Needed from the data below: all lines that contain the word "Virginia".
^^^^
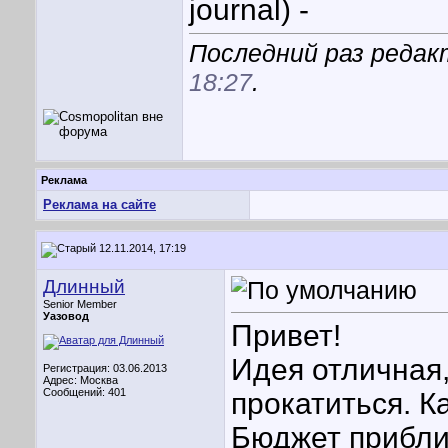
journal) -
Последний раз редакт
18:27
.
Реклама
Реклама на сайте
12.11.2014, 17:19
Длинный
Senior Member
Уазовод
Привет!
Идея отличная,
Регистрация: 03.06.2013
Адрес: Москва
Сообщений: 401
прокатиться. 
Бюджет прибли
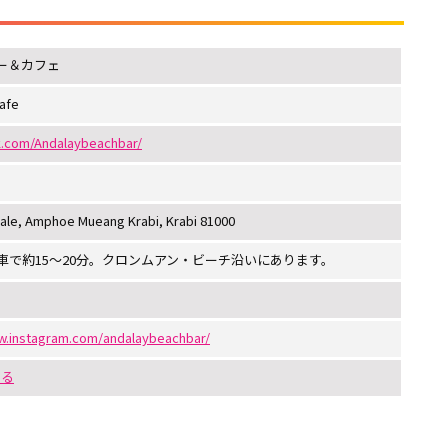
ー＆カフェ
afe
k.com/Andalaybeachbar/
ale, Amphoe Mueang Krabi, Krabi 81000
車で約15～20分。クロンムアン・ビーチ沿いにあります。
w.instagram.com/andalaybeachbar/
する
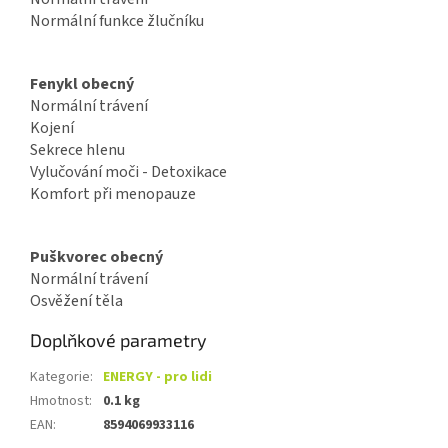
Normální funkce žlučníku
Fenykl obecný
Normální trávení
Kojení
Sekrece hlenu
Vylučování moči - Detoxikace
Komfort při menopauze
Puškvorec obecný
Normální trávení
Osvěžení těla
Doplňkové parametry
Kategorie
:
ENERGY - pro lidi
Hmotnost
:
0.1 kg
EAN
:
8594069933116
^^^^
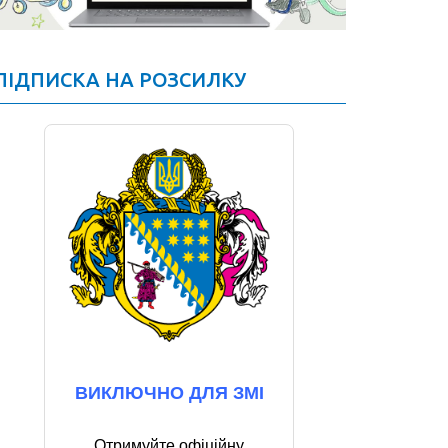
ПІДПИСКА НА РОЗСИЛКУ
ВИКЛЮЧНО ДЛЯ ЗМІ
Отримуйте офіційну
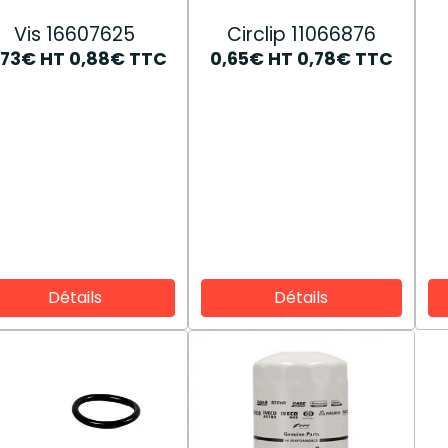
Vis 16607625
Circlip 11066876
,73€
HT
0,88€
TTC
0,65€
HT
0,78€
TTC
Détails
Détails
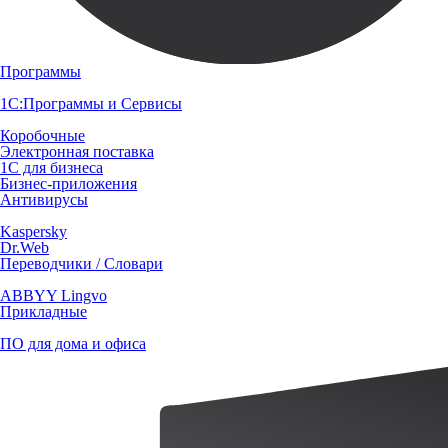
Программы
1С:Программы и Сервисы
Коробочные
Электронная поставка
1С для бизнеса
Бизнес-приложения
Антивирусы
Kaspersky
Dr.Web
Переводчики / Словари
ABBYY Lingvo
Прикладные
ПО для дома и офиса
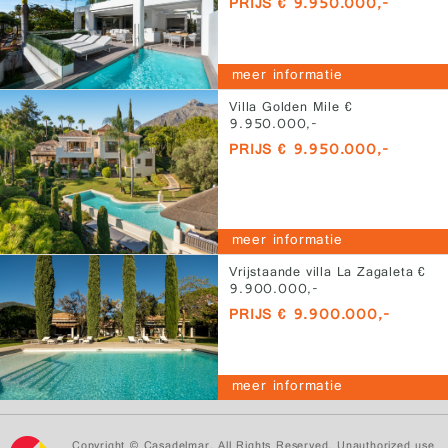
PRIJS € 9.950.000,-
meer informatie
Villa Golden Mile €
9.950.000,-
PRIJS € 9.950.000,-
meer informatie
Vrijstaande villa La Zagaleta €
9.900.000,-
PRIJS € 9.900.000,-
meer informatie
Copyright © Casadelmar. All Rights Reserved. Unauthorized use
^^^^
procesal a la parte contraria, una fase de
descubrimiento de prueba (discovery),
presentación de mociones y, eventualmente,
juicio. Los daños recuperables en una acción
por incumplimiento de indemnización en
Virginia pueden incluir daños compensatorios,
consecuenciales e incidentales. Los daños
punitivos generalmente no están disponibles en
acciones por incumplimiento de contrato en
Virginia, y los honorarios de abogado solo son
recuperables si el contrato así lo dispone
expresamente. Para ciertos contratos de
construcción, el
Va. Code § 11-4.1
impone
^^^^
• _Response area_:
Virginia pueden incluir daños compensatorios,
Virginia, y los honorarios de abogado solo son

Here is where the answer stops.